[Stored data entries]
== Segment start ==

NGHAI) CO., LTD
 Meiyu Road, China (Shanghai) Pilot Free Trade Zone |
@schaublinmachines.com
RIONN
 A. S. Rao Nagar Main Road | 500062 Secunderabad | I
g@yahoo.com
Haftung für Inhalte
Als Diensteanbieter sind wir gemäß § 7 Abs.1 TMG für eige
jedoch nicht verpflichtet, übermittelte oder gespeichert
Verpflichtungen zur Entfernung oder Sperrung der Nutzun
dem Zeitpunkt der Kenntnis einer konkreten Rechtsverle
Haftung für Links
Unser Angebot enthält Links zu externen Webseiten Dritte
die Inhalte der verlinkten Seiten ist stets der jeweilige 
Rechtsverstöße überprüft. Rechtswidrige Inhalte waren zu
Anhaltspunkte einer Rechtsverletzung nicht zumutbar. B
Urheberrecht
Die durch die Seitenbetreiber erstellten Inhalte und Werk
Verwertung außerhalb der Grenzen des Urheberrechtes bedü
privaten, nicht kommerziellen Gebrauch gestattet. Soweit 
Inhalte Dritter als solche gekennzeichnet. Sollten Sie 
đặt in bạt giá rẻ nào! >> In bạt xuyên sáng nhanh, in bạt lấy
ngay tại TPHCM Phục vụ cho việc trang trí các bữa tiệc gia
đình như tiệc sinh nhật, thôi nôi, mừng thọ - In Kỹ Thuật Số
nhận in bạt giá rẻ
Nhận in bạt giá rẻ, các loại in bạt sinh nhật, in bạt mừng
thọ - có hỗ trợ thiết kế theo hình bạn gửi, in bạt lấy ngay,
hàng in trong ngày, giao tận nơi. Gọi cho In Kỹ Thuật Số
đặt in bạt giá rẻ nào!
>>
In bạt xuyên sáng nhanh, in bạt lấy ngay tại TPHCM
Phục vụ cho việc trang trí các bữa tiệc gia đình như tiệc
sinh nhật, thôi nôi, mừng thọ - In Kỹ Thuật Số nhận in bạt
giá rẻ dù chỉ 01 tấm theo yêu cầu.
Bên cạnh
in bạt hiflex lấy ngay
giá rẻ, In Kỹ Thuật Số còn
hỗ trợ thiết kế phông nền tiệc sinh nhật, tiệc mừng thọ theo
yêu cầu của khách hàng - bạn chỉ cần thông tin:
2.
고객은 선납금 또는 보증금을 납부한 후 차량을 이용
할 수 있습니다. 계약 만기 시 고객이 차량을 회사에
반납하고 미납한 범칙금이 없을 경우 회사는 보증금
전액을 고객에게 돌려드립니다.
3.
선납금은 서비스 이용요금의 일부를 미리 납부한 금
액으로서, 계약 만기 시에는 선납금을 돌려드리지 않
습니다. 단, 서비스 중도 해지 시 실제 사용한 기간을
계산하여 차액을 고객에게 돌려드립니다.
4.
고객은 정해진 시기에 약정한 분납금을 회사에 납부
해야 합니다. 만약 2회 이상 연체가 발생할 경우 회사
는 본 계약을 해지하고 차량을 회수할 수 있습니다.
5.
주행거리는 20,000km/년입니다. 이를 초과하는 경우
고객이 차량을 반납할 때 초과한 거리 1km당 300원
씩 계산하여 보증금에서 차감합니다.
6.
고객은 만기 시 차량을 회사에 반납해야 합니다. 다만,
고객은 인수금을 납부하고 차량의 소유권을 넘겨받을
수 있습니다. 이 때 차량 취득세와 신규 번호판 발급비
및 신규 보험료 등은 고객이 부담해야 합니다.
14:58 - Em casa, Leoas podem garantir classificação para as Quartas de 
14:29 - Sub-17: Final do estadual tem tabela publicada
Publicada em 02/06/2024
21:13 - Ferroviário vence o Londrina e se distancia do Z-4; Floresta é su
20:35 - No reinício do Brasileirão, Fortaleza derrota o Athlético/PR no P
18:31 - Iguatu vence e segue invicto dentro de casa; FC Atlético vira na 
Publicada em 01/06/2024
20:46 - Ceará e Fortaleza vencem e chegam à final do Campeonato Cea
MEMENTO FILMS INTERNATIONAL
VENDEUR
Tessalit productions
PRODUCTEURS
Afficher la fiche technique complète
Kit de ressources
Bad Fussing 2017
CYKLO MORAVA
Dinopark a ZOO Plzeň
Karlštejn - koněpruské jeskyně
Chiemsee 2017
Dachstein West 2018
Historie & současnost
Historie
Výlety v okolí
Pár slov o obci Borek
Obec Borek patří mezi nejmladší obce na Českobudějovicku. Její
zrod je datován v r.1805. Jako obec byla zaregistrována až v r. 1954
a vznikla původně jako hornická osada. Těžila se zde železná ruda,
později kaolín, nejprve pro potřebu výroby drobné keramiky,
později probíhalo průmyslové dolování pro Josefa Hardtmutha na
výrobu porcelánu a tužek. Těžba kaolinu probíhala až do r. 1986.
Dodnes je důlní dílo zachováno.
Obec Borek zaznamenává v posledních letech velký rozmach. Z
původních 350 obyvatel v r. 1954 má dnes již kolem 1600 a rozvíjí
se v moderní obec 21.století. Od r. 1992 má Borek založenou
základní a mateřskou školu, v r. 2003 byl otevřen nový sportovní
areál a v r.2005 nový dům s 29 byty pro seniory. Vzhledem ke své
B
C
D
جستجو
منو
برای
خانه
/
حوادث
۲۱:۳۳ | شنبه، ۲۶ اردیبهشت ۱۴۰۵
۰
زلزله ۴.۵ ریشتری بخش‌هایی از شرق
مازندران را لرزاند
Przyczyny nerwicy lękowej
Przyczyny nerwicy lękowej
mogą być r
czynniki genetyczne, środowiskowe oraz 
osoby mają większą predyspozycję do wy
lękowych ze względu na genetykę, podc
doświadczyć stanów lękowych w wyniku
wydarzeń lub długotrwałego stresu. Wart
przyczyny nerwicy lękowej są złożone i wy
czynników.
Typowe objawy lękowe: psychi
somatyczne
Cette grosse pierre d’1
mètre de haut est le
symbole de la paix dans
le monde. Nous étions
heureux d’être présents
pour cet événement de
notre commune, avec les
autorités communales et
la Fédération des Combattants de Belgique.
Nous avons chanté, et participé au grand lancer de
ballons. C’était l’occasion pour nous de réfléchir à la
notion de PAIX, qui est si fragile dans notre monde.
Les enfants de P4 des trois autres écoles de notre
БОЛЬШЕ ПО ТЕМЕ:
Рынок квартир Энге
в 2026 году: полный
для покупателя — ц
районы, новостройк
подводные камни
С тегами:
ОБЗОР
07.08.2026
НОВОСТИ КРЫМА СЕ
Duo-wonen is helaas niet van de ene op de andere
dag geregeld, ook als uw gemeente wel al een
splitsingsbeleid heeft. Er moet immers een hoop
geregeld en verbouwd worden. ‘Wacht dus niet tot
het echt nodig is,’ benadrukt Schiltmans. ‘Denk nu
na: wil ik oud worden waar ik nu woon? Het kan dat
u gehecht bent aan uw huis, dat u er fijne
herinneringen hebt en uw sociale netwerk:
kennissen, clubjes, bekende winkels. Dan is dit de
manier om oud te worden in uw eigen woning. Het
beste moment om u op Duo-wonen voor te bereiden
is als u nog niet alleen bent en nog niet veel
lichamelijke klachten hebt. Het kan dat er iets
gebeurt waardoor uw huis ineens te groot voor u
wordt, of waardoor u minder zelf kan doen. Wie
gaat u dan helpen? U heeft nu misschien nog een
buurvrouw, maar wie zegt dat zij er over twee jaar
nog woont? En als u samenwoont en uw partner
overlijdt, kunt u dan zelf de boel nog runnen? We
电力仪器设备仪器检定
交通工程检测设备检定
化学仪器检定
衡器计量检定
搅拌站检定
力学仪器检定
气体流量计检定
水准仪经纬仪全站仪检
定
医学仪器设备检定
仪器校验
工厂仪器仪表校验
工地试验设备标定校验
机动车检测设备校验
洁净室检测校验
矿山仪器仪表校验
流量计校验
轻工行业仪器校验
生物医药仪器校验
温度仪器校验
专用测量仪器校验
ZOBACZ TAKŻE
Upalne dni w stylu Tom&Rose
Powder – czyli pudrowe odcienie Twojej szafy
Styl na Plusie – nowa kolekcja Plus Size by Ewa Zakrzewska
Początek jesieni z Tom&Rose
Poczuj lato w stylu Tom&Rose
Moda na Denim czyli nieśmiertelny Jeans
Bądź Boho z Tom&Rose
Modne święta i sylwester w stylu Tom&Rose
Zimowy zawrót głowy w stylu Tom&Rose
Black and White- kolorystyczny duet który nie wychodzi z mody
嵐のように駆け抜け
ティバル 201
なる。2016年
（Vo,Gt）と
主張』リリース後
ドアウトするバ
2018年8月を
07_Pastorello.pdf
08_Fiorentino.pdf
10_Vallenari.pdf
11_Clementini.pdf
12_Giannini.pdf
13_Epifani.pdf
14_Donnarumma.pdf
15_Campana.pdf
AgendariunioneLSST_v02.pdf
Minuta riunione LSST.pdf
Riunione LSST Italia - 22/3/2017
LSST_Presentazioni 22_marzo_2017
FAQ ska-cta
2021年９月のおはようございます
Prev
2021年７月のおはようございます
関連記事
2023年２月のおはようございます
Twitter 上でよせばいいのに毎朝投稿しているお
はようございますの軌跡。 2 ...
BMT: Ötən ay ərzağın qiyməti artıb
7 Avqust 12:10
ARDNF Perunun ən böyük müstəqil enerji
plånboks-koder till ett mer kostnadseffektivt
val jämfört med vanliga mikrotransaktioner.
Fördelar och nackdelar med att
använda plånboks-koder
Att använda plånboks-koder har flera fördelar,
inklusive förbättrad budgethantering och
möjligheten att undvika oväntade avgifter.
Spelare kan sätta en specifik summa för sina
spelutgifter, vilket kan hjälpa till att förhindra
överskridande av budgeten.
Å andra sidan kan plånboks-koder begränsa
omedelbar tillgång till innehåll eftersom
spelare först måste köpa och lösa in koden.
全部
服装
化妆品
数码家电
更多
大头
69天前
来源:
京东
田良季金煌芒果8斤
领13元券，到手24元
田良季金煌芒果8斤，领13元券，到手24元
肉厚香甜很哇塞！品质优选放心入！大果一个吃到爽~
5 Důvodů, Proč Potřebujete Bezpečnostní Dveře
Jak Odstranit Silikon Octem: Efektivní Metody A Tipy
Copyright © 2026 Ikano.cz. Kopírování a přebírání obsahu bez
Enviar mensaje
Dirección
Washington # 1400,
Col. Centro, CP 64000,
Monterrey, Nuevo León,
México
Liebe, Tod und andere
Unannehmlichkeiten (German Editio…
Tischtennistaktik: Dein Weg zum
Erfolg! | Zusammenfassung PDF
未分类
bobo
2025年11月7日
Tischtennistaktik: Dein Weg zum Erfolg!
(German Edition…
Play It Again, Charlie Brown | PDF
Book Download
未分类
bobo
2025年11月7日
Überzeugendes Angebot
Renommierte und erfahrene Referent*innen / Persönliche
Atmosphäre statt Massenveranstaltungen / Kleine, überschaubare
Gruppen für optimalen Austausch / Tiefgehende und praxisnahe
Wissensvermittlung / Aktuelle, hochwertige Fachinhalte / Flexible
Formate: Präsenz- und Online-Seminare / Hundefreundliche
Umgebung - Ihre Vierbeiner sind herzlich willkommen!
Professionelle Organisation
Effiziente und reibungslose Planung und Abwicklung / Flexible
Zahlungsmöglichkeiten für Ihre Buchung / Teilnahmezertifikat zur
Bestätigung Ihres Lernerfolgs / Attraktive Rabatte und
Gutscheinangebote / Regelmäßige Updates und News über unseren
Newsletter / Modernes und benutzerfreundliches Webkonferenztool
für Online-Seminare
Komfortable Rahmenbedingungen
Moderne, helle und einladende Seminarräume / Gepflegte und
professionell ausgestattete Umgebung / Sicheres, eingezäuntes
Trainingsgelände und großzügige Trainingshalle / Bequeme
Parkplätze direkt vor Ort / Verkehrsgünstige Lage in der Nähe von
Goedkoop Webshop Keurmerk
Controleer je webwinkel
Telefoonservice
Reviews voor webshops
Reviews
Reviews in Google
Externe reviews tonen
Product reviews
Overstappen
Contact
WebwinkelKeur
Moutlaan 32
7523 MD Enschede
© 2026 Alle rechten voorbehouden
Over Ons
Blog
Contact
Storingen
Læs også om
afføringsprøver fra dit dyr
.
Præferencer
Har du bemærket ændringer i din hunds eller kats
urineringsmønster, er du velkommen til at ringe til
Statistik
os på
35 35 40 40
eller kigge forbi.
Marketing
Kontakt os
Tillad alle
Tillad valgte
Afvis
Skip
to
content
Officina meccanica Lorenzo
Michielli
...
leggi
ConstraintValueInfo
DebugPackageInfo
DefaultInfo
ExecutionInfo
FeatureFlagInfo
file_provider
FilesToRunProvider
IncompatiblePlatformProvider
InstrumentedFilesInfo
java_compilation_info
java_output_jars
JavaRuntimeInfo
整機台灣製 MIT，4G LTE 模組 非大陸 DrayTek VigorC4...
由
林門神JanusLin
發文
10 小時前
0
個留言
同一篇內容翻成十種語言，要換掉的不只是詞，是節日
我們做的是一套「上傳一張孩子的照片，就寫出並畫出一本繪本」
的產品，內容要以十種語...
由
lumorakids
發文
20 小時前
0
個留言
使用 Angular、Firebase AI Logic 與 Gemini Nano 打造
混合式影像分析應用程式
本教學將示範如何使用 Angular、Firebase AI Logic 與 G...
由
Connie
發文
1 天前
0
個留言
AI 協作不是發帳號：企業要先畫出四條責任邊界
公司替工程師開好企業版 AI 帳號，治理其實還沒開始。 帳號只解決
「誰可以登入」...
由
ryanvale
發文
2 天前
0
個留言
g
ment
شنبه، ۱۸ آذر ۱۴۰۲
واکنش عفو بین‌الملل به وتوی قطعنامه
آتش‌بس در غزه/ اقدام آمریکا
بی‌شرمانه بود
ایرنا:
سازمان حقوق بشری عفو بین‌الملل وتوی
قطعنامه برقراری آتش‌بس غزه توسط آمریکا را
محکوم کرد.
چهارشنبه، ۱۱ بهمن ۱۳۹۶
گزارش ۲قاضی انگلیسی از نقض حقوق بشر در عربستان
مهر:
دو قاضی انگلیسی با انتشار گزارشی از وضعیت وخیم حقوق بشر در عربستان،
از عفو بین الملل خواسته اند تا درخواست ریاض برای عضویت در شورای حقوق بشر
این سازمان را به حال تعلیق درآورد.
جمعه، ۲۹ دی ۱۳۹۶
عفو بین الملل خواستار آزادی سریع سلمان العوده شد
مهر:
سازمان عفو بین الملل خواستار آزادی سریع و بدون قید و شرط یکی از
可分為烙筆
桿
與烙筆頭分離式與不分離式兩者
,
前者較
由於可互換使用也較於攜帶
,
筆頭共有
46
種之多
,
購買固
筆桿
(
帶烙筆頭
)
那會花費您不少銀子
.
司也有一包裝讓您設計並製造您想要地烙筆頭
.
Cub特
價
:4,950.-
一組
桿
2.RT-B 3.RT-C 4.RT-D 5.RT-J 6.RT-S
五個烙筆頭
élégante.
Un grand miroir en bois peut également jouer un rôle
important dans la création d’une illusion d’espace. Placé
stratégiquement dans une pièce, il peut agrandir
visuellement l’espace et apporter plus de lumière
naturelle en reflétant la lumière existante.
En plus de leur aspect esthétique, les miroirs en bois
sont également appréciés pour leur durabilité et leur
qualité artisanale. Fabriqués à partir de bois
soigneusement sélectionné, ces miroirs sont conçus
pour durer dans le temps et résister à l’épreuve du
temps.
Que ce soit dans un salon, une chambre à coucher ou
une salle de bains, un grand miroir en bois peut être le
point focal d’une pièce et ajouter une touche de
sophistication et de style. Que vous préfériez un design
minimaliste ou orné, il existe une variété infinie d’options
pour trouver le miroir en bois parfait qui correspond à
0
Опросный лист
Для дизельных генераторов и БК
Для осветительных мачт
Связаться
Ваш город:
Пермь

== Segment end ==

● Instruction: Reproduce word for word everything from the first line of the rows down to the line containing "jedoch nicht verpflichtet, übermittelte", including both of those lines.

● Answer to the exercise:
NGHAI) CO., LTD
 Meiyu Road, China (Shanghai) Pilot Free Trade Zone |
@schaublinmachines.com
RIONN
 A. S. Rao Nagar Main Road | 500062 Secunderabad | I
g@yahoo.com
Haftung für Inhalte
Als Diensteanbieter sind wir gemäß § 7 Abs.1 TMG für eige
jedoch nicht verpflichtet, übermittelte oder gespeichert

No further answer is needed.